SUPPLIED INFORMATION:

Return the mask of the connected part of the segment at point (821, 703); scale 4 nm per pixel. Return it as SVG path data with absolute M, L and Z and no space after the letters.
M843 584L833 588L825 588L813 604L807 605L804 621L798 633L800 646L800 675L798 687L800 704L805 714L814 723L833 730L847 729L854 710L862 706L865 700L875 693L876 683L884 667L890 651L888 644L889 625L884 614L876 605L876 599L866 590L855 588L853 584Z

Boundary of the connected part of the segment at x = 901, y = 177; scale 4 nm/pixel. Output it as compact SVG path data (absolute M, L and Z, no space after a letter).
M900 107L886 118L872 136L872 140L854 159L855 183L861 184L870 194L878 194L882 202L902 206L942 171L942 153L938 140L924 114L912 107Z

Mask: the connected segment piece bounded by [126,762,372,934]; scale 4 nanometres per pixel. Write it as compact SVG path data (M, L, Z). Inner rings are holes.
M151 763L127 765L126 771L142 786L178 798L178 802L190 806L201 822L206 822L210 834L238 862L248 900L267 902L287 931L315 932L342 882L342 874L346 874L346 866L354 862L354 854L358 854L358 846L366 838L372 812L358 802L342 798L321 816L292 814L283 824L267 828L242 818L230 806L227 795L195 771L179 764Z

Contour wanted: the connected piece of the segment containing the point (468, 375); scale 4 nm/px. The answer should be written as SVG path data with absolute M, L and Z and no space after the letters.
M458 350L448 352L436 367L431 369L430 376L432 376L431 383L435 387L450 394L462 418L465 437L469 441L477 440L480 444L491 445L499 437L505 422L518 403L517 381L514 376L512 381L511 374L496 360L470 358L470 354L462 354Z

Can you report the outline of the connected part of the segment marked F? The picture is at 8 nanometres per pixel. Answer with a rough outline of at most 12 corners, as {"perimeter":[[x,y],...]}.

ACTIVITY:
This exercise requires the entries above to be restated exactly.

EXPECTED ANSWER:
Return the mask of the connected part of the segment at point (821, 703); scale 4 nm per pixel. Return it as SVG path data with absolute M, L and Z and no space after the letters.
M843 584L833 588L825 588L813 604L807 605L804 621L798 633L800 646L800 675L798 687L800 704L805 714L814 723L833 730L847 729L854 710L862 706L865 700L875 693L876 683L884 667L890 651L888 644L889 625L884 614L876 605L876 599L866 590L855 588L853 584Z

Boundary of the connected part of the segment at x = 901, y = 177; scale 4 nm/pixel. Output it as compact SVG path data (absolute M, L and Z, no space after a letter).
M900 107L886 118L872 136L872 140L854 159L855 183L861 184L870 194L878 194L882 202L902 206L942 171L942 153L938 140L924 114L912 107Z

Mask: the connected segment piece bounded by [126,762,372,934]; scale 4 nanometres per pixel. Write it as compact SVG path data (M, L, Z). Inner rings are holes.
M151 763L127 765L126 771L142 786L178 798L178 802L190 806L201 822L206 822L210 834L238 862L248 900L267 902L287 931L315 932L342 882L342 874L346 874L346 866L354 862L354 854L358 854L358 846L366 838L372 812L358 802L342 798L321 816L292 814L283 824L267 828L242 818L230 806L227 795L195 771L179 764Z

Contour wanted: the connected piece of the segment containing the point (468, 375); scale 4 nm/px. The answer should be written as SVG path data with absolute M, L and Z and no space after the letters.
M458 350L448 352L436 367L431 369L430 376L432 376L431 383L435 387L450 394L462 418L465 437L469 441L477 440L480 444L491 445L499 437L505 422L518 403L517 381L514 376L512 381L511 374L496 360L470 358L470 354L462 354Z

Can you report the outline of the connected part of the segment marked F? The picture is at 8 nanometres per pixel. Answer with a rough outline of at most 12 corners, as {"perimeter":[[x,y],...]}.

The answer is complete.